** Records for this exercise follows **

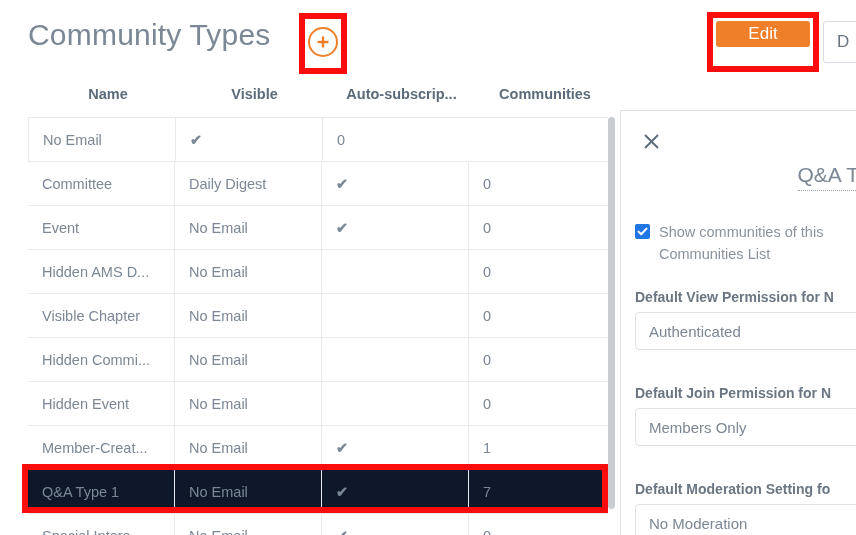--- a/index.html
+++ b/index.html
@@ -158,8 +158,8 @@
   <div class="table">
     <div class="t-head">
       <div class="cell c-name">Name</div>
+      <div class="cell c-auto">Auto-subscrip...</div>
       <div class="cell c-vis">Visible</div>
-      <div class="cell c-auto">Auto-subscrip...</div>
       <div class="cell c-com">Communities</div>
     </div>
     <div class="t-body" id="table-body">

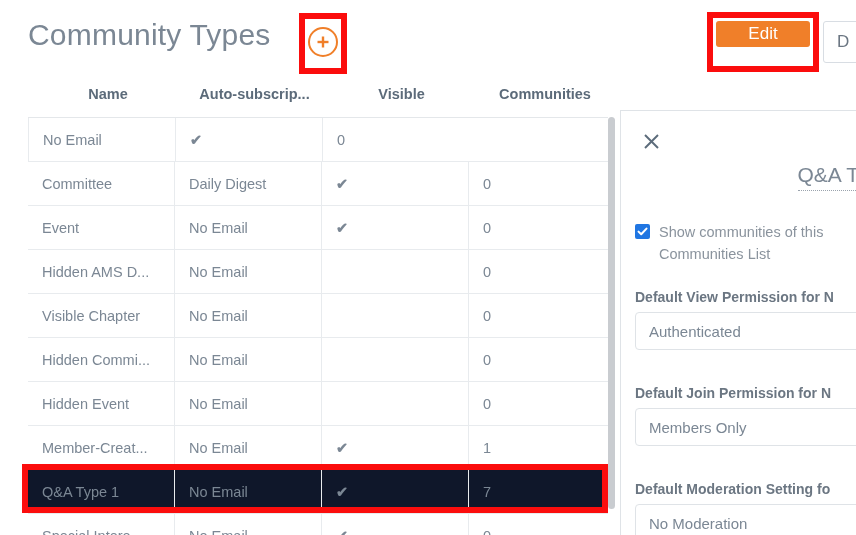--- a/index.html
+++ b/index.html
@@ -78,7 +78,7 @@
   .c-name { width: 146px; padding-left: 14px; }
   .c-auto { width: 147px; padding-left: 14px; }
   .c-vis  { width: 147px; padding-left: 14px; }
-  .c-com  { width: 140px; padding-left: 14px; }
+  .c-com  { width: 140px; padding-left: 14px; margin-top: 48px; }
   .t-head .c-name { padding-left: 14px; }
   .check { color: #5c6b7a; font-size: 17px; font-weight: bold; }
   .link { color: #5b8ec4; }

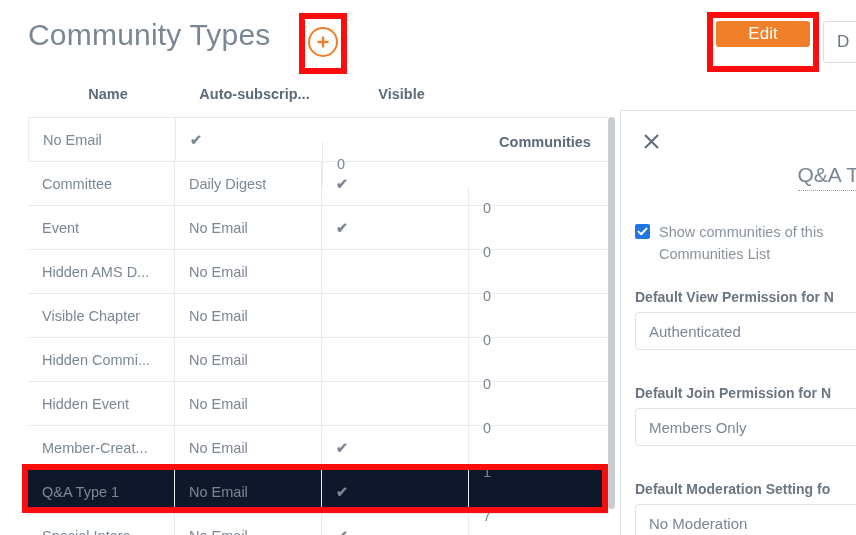--- a/index.html
+++ b/index.html
@@ -244,7 +244,7 @@
         </svg>
       </span>
       <span class="panel-check-label">
-        <span>Show communities of this</span><br>
+        <span>Type communities of this</span><br>
         <span>Communities List</span>
       </span>
     </div>

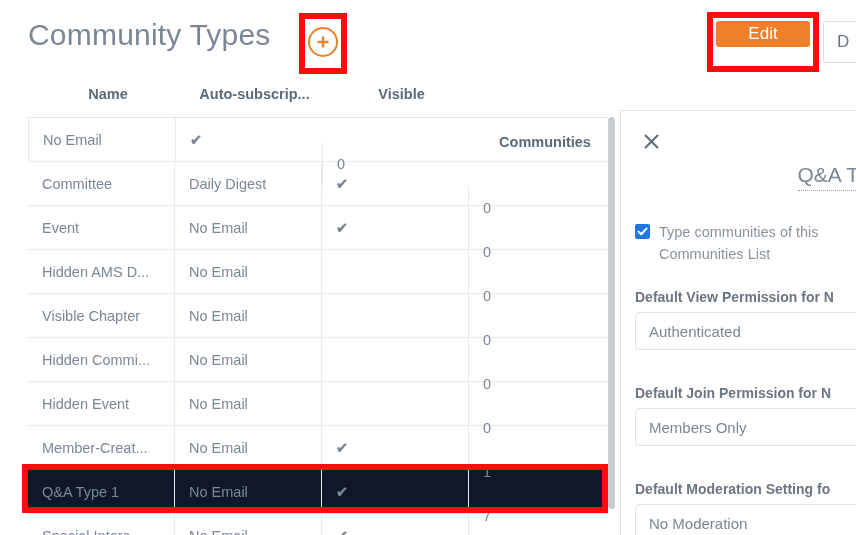--- a/index.html
+++ b/index.html
@@ -205,7 +205,6 @@
           <div class="cell c-com divide link">0</div>
         </div>
         <div class="t-row">
-          <div class="cell c-name">Member-Creat...</div>
           <div class="cell c-auto divide">No Email</div>
           <div class="cell c-vis divide check">✔</div>
           <div class="cell c-com divide link">1</div>

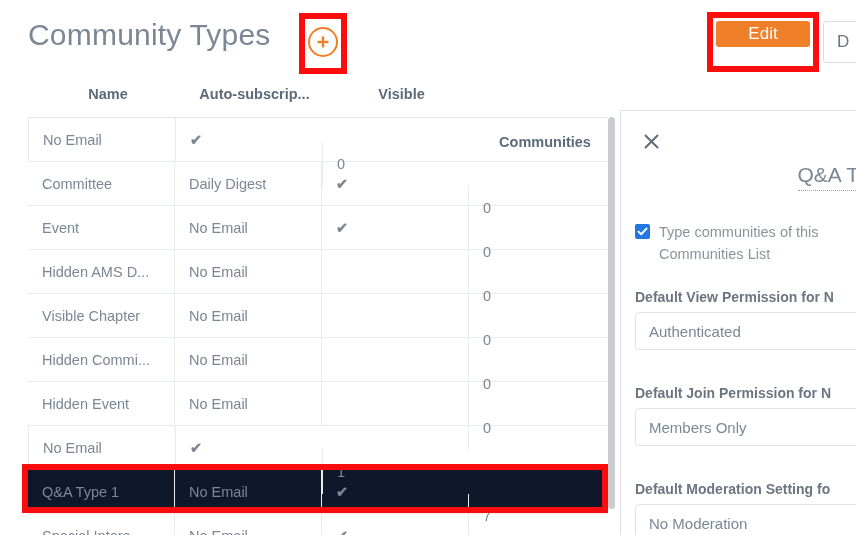--- a/index.html
+++ b/index.html
@@ -68,7 +68,7 @@
     display: flex; height: 44px; align-items: center;
     border-bottom: 1px solid #e8ebee;
   }
-  .t-row.sel { background: #0f172a; }
+  .t-row.sel { background: #fef9c3; }
   .t-row .cell {
     font-size: 14.5px; color: #7b8794; height: 44px;
     display: flex; align-items: center;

** End of Records for this exercise **

* **Task requirements**
Quote every entry exactly, with the pictures omitted.

* **Written solution**
--- a/index.html
+++ b/index.html
@@ -158,8 +158,8 @@
   <div class="table">
     <div class="t-head">
       <div class="cell c-name">Name</div>
+      <div class="cell c-auto">Auto-subscrip...</div>
       <div class="cell c-vis">Visible</div>
-      <div class="cell c-auto">Auto-subscrip...</div>
       <div class="cell c-com">Communities</div>
     </div>
     <div class="t-body" id="table-body">

--- a/index.html
+++ b/index.html
@@ -78,7 +78,7 @@
   .c-name { width: 146px; padding-left: 14px; }
   .c-auto { width: 147px; padding-left: 14px; }
   .c-vis  { width: 147px; padding-left: 14px; }
-  .c-com  { width: 140px; padding-left: 14px; }
+  .c-com  { width: 140px; padding-left: 14px; margin-top: 48px; }
   .t-head .c-name { padding-left: 14px; }
   .check { color: #5c6b7a; font-size: 17px; font-weight: bold; }
   .link { color: #5b8ec4; }

--- a/index.html
+++ b/index.html
@@ -244,7 +244,7 @@
         </svg>
       </span>
       <span class="panel-check-label">
-        <span>Show communities of this</span><br>
+        <span>Type communities of this</span><br>
         <span>Communities List</span>
       </span>
     </div>

--- a/index.html
+++ b/index.html
@@ -205,7 +205,6 @@
           <div class="cell c-com divide link">0</div>
         </div>
         <div class="t-row">
-          <div class="cell c-name">Member-Creat...</div>
           <div class="cell c-auto divide">No Email</div>
           <div class="cell c-vis divide check">✔</div>
           <div class="cell c-com divide link">1</div>

--- a/index.html
+++ b/index.html
@@ -68,7 +68,7 @@
     display: flex; height: 44px; align-items: center;
     border-bottom: 1px solid #e8ebee;
   }
-  .t-row.sel { background: #0f172a; }
+  .t-row.sel { background: #fef9c3; }
   .t-row .cell {
     font-size: 14.5px; color: #7b8794; height: 44px;
     display: flex; align-items: center;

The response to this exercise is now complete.